■ WHAT YOU NEED TO DO: Please keep the images out and set down the data exactly as given.

_ _ _ _ _ _ _

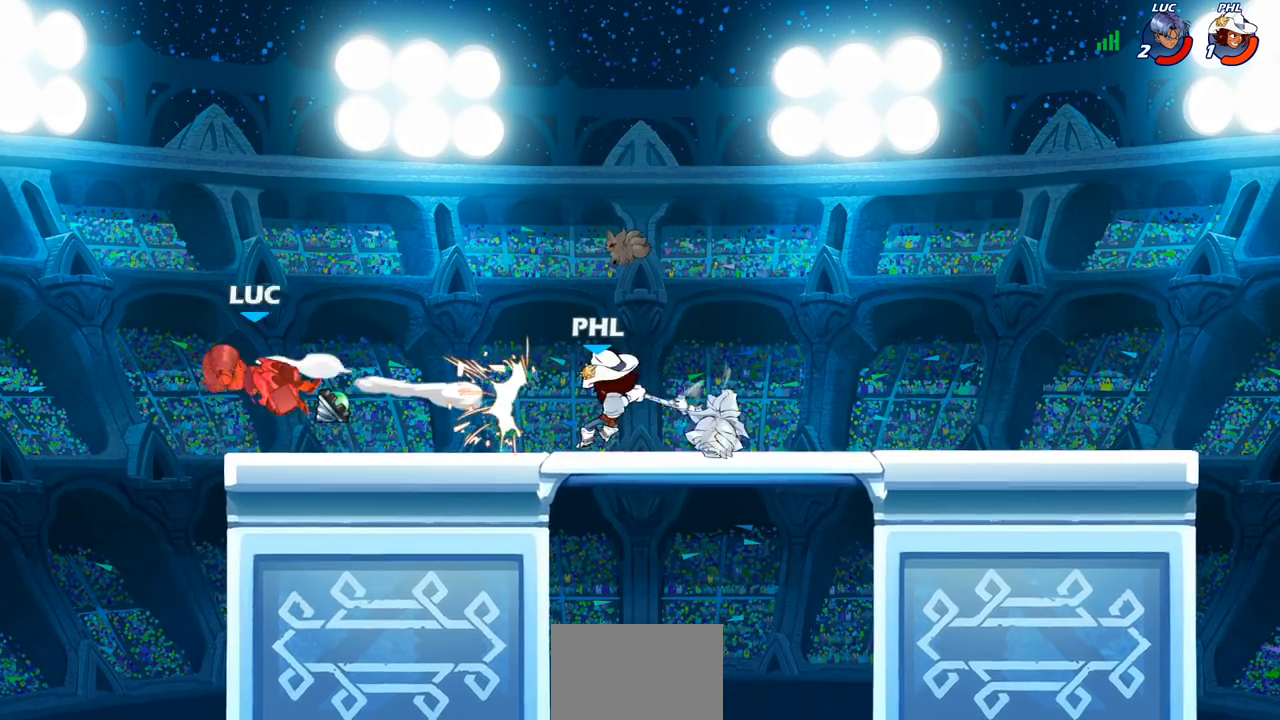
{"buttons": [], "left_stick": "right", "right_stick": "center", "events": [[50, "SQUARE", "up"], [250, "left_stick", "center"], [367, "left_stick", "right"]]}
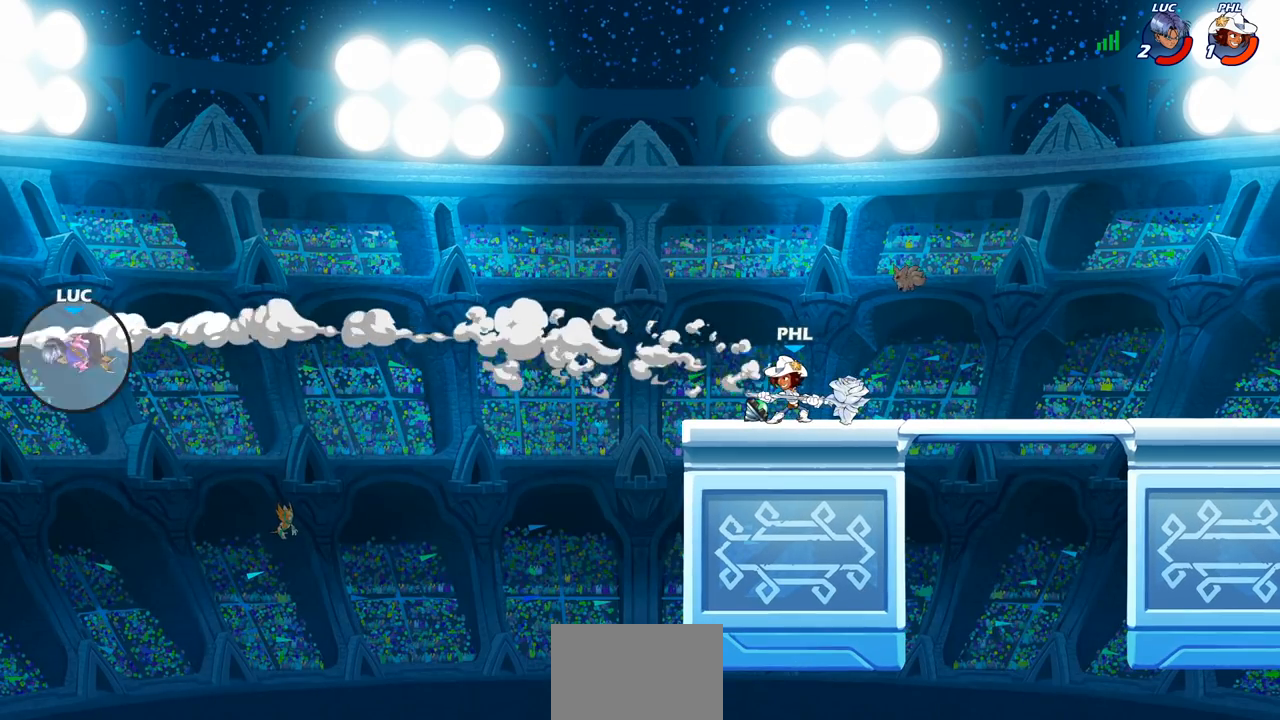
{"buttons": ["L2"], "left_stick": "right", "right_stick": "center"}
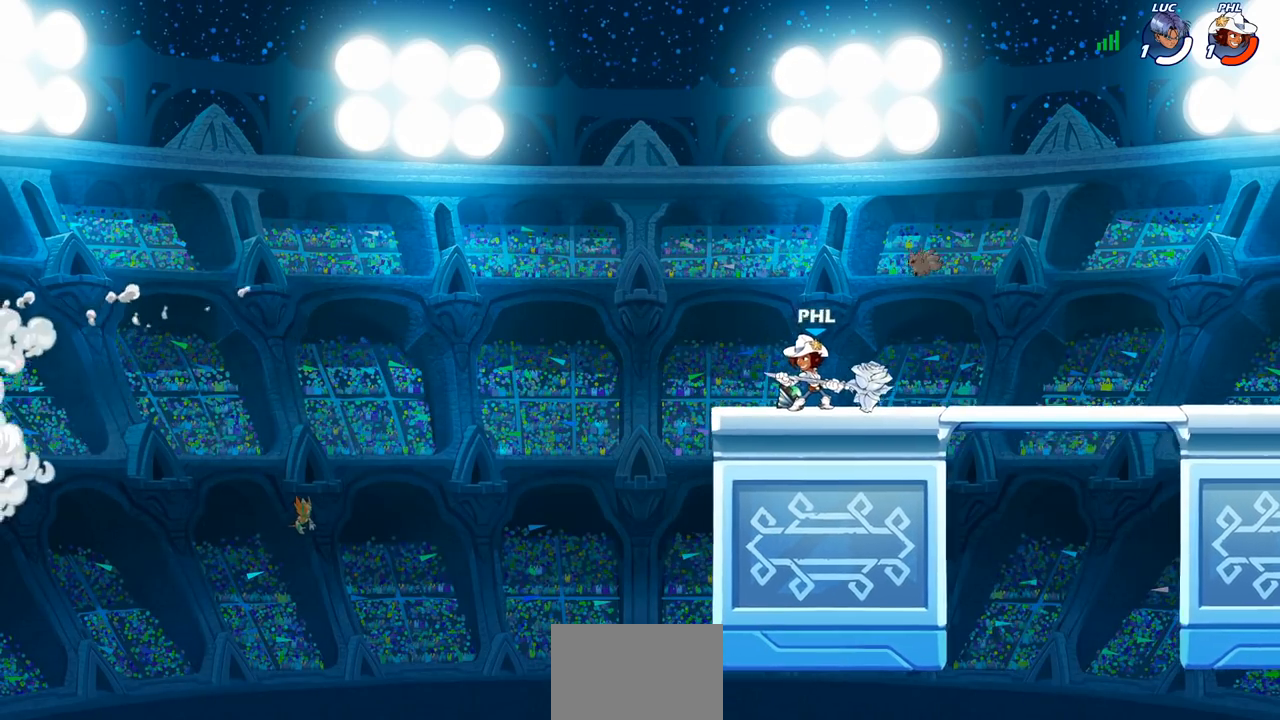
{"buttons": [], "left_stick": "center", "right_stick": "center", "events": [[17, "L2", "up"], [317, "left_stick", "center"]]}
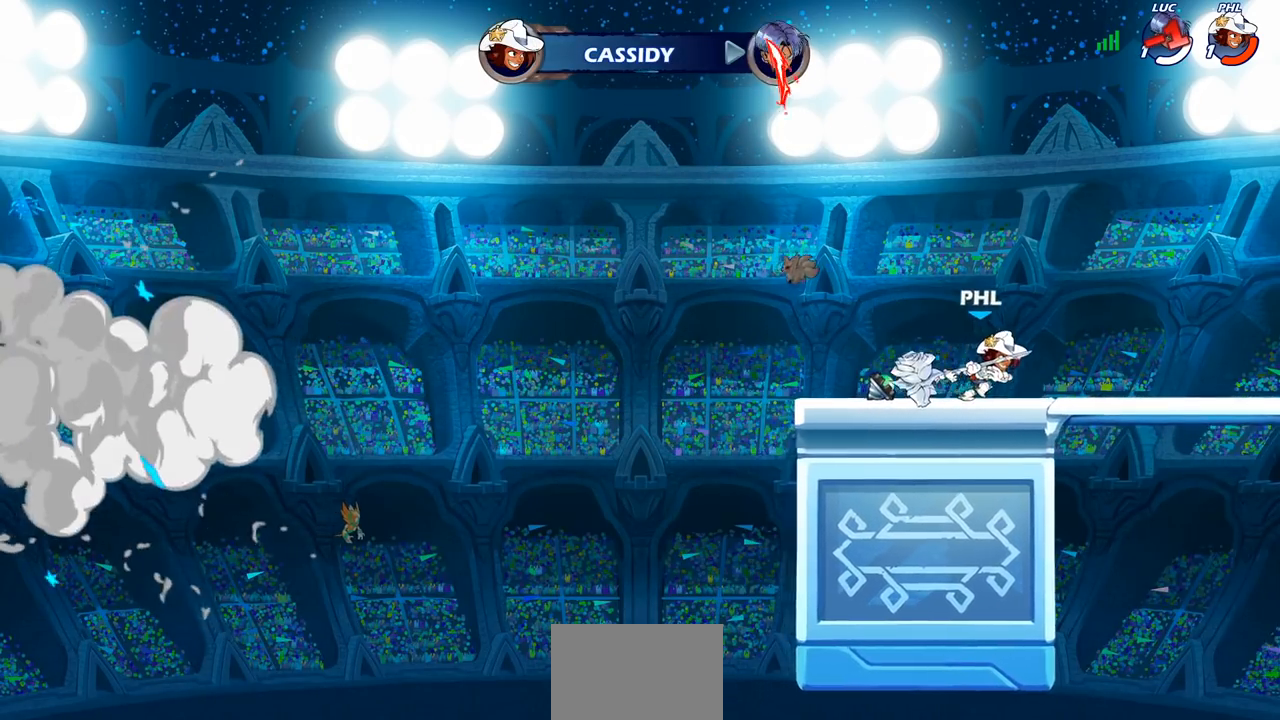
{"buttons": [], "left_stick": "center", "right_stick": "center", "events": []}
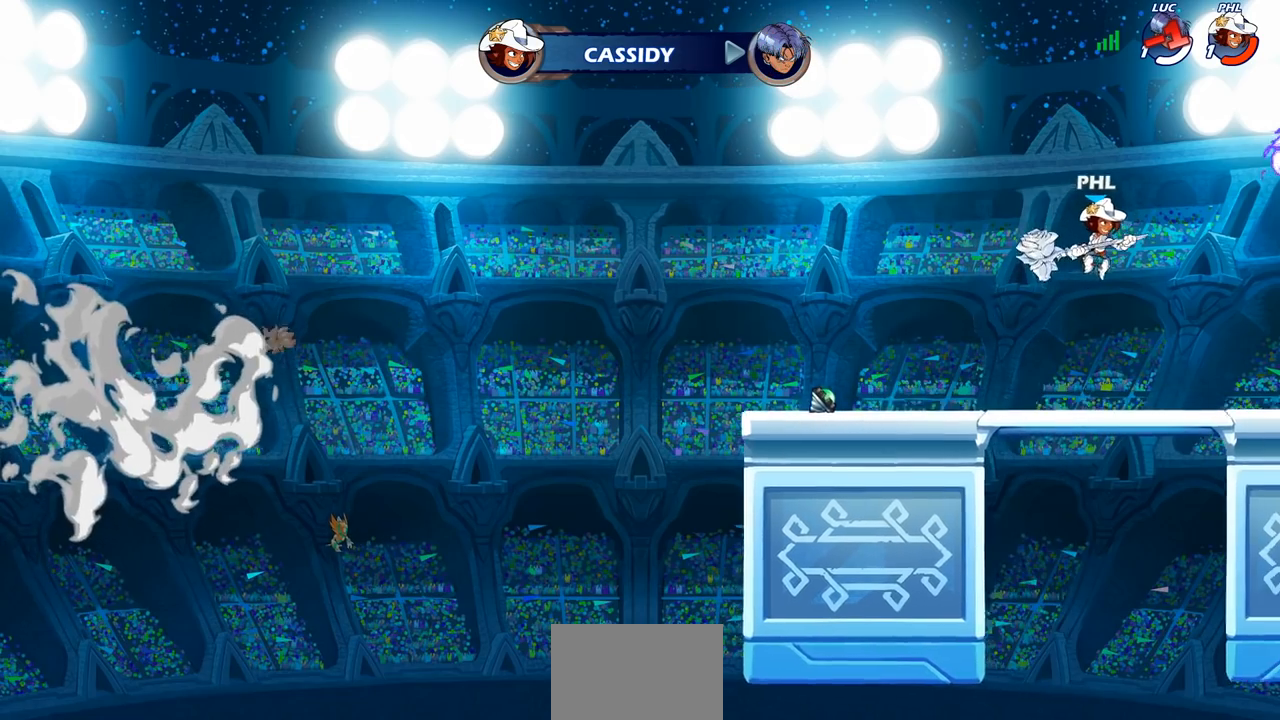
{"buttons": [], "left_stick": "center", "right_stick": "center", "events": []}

_ _ _ _ _ _ _

■ YOUR SOLUTION:
{"buttons": [], "left_stick": "right", "right_stick": "center", "events": [[50, "SQUARE", "up"], [250, "left_stick", "center"], [367, "left_stick", "right"]]}
{"buttons": ["L2"], "left_stick": "right", "right_stick": "center"}
{"buttons": [], "left_stick": "center", "right_stick": "center", "events": [[17, "L2", "up"], [317, "left_stick", "center"]]}
{"buttons": [], "left_stick": "center", "right_stick": "center", "events": []}
{"buttons": [], "left_stick": "center", "right_stick": "center", "events": []}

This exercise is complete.